The protection which so handsome an establishment afforded was all that was required to give a start to the place. Devout Russians, always acting under the auspices of a pious, intelligent, and paternal government, are beginning gradually to make Jericho a place of winter resort. They build little cottages there, surround them with gardens which supply them with most delicious fruit and vegetables, spend their summers in Jerusalem, and come down here in the winter and bathe in the Jordan to their hearts' content. In other words, in a religious and quite unostentatious way, Russia is quietly colonizing Jericho. The obnoxious word colony, so hateful to Turkish ears, is never pronounced, but I counted no fewer than twelve neat little whitewashed cottages, where a few years ago there was not one.
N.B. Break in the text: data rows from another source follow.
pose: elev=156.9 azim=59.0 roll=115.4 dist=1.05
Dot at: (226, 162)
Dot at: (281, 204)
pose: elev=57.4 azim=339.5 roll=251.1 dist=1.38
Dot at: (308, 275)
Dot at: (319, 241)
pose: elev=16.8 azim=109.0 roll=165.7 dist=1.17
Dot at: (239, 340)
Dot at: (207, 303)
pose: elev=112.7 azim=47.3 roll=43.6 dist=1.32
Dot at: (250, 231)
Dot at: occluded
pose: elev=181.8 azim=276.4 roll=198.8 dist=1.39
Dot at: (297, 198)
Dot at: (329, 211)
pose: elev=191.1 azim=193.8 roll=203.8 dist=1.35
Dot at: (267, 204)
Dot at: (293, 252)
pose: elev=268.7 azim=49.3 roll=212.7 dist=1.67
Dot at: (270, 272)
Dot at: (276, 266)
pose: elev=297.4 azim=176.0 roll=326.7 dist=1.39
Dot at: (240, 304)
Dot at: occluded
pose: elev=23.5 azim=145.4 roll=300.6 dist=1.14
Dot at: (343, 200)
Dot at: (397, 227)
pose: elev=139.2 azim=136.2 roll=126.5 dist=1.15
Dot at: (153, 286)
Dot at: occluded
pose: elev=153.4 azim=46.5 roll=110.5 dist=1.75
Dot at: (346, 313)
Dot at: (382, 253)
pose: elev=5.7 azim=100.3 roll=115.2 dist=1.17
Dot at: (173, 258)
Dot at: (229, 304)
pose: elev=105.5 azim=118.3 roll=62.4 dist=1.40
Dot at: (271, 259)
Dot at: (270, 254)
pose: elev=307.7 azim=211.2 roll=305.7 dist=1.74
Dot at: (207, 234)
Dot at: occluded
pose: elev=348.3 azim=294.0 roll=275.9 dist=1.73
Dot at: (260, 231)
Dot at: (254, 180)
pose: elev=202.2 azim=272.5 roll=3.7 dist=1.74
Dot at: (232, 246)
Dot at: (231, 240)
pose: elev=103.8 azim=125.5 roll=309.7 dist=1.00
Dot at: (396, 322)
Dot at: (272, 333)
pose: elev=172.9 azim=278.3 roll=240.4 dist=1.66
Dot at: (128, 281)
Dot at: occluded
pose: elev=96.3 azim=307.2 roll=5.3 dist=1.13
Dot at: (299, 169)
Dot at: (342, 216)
One of my travelling companions, who was an English medical man of some eminence, was so much struck with the climatic advantages of the place as a winter resort for consumptive patients that, now that good accommodation is to be found there, he has decided to advise invalids to try the effects of its air. Hitherto when one told a person “to go to Jericho” it was a polite way of intimating to him that he might go somewhere else, Jericho being the next hottest place known to that more distant region; but now we may tell our friends to go to Jericho in a spirit of benevolence, in the hope that it may restore them to health. What an unbearable place, by the way, Jericho would be if all the bores who have been metaphorically sent there had literally gone. As it is, I cannot imagine a more agreeable place for a person not absolutely dependent upon society to go to and spend a month or two in winter.